Autropopelido - Regras
Aracaju (SE), 21 de março de 2026
POR: Iracema Corso
Fonte: CUT/SE
Em: 31/05/2017
Pub.: 31 de maio de 2017

Centrais definem que farão nova Greve Geral em junho

Já foi decidido que os trabalhadores vão parar o Brasil novamente entre os dias 26 e 30.

Centrais definem que farão nova Greve Geral em junho (Foto: CUT/SE)

Centrais definem que farão nova Greve Geral em junho (Foto: CUT/SE)

Em Sergipe, dirigentes da Central Única dos Trabalhadores estão preparando a população para a necessidade de paralisar o Brasil novamente. Na última terça e quarta-feira, lideranças sindicais distribuíram panfletos nos terminais de ônibus do DIA, Rodoviária Nova e Rodoviária Velha, em Aracaju. O objetivo da ação: travar diálogo direto com a população sobre fim dos direitos trabalhistas e o fim da Previdência brasileira e suas consequências.

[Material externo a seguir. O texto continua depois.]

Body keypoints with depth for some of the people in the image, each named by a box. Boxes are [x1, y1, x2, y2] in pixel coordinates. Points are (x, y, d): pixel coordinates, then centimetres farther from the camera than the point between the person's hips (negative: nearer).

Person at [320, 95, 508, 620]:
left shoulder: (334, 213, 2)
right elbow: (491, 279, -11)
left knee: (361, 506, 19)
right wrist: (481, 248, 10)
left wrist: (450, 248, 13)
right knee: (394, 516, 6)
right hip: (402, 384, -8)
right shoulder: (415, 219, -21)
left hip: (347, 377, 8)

O vice-presidente da CUT, Plínio Pugliesi avaliou que a recepção da população foi muito boa. “Pelo diálogo que fizemos, percebemos que o povo concorda com a greve que aconteceu no dia 28 de abril que paralisou várias cidades do país e em Sergipe paralisou completamente Aracaju, uma vez que os ônibus não circularam e o comércio fechou e ainda aconteceram protestos em várias cidades do interior, a exemplo de Nossa Senhora da Glória, Lagarto, Ribeirópolis, Propriá, Canindé do São Francisco e Cristinápolis. As pessoas tanto aprovam a greve que aconteceu como entendem a necessidade urgente de paralisar o Brasil novamente para barrar as reformas da previdência e trabalhista que prejudicarão todos”, relatou.

No panfleto distribuído a CUT destacou o papel dos deputados federais Laércio Oliveira (Solidariedade) e André Moura (PSC) que votaram contra os trabalhadores e a favor da Reforma Trabalhista.

Articulação Nacional
Após encontro nessa segunda-feira (29) em que fizeram um balanço do Ocupa Brasília na última semana, a CUT e as demais centrais sindicais irão se reunir novamente na próxima segunda-feira (5), em São Paulo, para definir um calendário de mobilizações até a próxima Greve Geral.

A expectativa é que a paralisação aconteça entre os dias 26 e 30 deste mês e, como a manifestação do dia 28 de abril, também lutará contra as reformas do governo ilegítimo de Michel Temer (PMDB). Porém, conforme aponta o secretário-geral da CUT, Sérgio Nobre, terá o acréscimo do embate pelas Diretas Já. “Todas as nossas pautas, incluindo as reformas, tratam da democracia, porque democracia pressupõe igualdade de condições e tanto os ataques à aposentadoria quanto o roubo dos direitos trabalhistas desequilibram as relações entre os mais ricos e os mais pobres, patrões e trabalhadores. Acreditamos que essa ideia está chegando à sociedade e o primeiro passo é impedir que o povo seja excluído da escolha sobre quem comandará o país. Portanto, o primeiro passo é Diretas Já!”, apontou.